In der öffentlichen Debatte werden Fragen der kirchlichen Lehre und Ordnung nicht ausschließlich zwischen den Mitgliedern der Glaubensgemeinschaft verhandelt, sondern in massenmedial vermittelten Diskursen. Angesichts der engen Verknüpfung der Sphären von Politik und Recht findet sich im Kern kirchenpolitischer Diskussion zumeist ein kirchenrechtlicher Gehalt. Dieser tritt nicht immer so deutlich zu Tage wie in der Berichterstattung über die Aufhebung der im Jahr 1988 ausgesprochenen Exkommunikation von vier Bischöfen der Piusbruderschaft, aber häufig liegt auch in weniger expliziten Fällen eine Berührung mit kirchenrechtlichen Fragestellungen vor. Diesen verborgenen politisch-rechtlichen Verbindungen geht das Projekt nach und versucht damit eine Lücke in der kirchenrechtlichen Forschung zu schließen.

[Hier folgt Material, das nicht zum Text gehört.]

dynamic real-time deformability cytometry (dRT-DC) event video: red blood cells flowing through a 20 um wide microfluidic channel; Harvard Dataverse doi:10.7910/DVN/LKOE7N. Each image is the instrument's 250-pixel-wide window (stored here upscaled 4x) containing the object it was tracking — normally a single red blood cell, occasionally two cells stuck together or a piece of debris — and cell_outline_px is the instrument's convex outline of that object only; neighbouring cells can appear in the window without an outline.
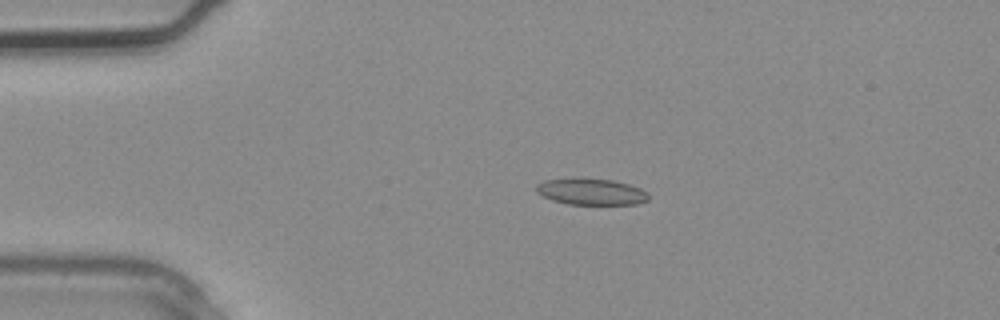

In einer Bestandsaufnahme wird gezeigt, auf welche Weise die kirchenrechtlichen Themen in die alltägliche Berichterstattung eingebunden werden, welchen Tenor diese aufweist und welche Funktion dem Kirchenrecht dabei zukommt. Der Nachweis erfolgt exemplarisch, indem die Debatten, die im Jahr 2010 im Leitmedium Fernsehen geführt wurden, auf ihren kirchenrechtlichen Gehalt untersucht werden. Konkret werden die marktanteilsstärksten Sendungen der tagesaktuellen Berichterstattung in ARD und ZDF betrachtet, die Hauptausgabe der Tagesschau, die Tagesthemen, die Hauptausgabe der Nachrichtensendung heute und das heute-journal.

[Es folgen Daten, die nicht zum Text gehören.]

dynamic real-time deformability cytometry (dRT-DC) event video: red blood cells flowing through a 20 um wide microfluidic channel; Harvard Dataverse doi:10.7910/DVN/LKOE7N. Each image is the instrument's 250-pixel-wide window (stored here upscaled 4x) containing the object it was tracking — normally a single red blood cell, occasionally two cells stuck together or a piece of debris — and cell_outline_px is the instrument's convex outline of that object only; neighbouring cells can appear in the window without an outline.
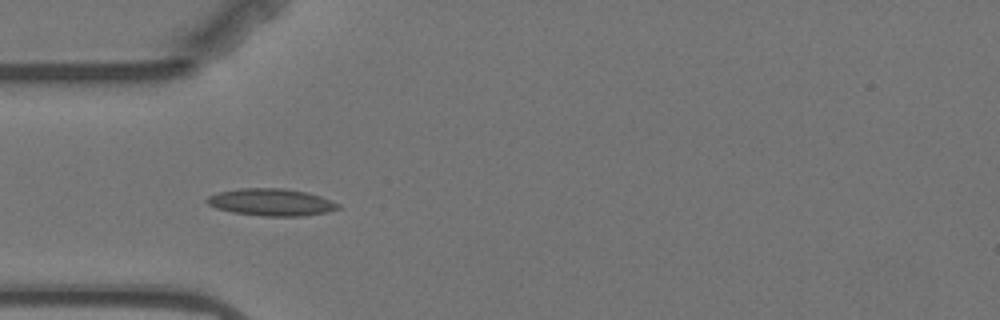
{"species": "Egyptian fruit bat (a non-hibernating species)", "species_latin": "Rousettus aegyptiacus", "temperature_condition": "warm", "stored_images_in_passage": 4, "camera_frame_rate_fps": 3000, "um_per_image_px": 0.085, "animal": {"sex": "female"}, "frame": {"image": 1, "passage_image": 3, "time_ms": 3.333, "image_size_px": [1000, 320], "cell_outline_px": [[340, 208], [324, 212], [304, 216], [264, 216], [232, 212], [216, 208], [208, 204], [204, 200], [208, 196], [220, 192], [240, 188], [284, 188], [308, 192], [320, 196], [340, 204]], "centroid_in_image_um": [23.05, 17.18], "position_along_channel_um": 62.0, "area_um2": 20.69}}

Methodisch wird das Material im Wege der Dokumentenanalyse in Form einer qualitativen Inhaltsanalyse untersucht und ausgewertet. Es wird danach gefragt, welche Themen im Mittelpunkt der öffentlichen Auseinandersetzung stehen, wie diese medial aufbereitet und vermittelt werden. In welcher Form werden kirchenrechtliche Gehalte präsentiert, wer wird zu kirchenrechtlichen Themen befragt, wie erfolgt die Befragung und welchen Tenor weist die Berichterstattung auf, ist sie eher kritisch oder eher wohlwollend? Von besonderer Bedeutung sind schließlich die Bewertungen, die im Rahmen der Berichterstattung von Akteuren erfolgen. Sie lassen Rückschlüsse darauf zu, welche Funktion und Aufgabe die Be¬richterstatter dem Kirchenrecht zusprechen, welche rechtlich bedeutsamen Vorgänge sie ablehnen oder missbilligen. So lässt sich aufzeigen, wie verschiedene kirchenpolitische und kirchenrechtliche Sachverhalte aufgefasst und in der Öffentlichkeit beurteilt werden.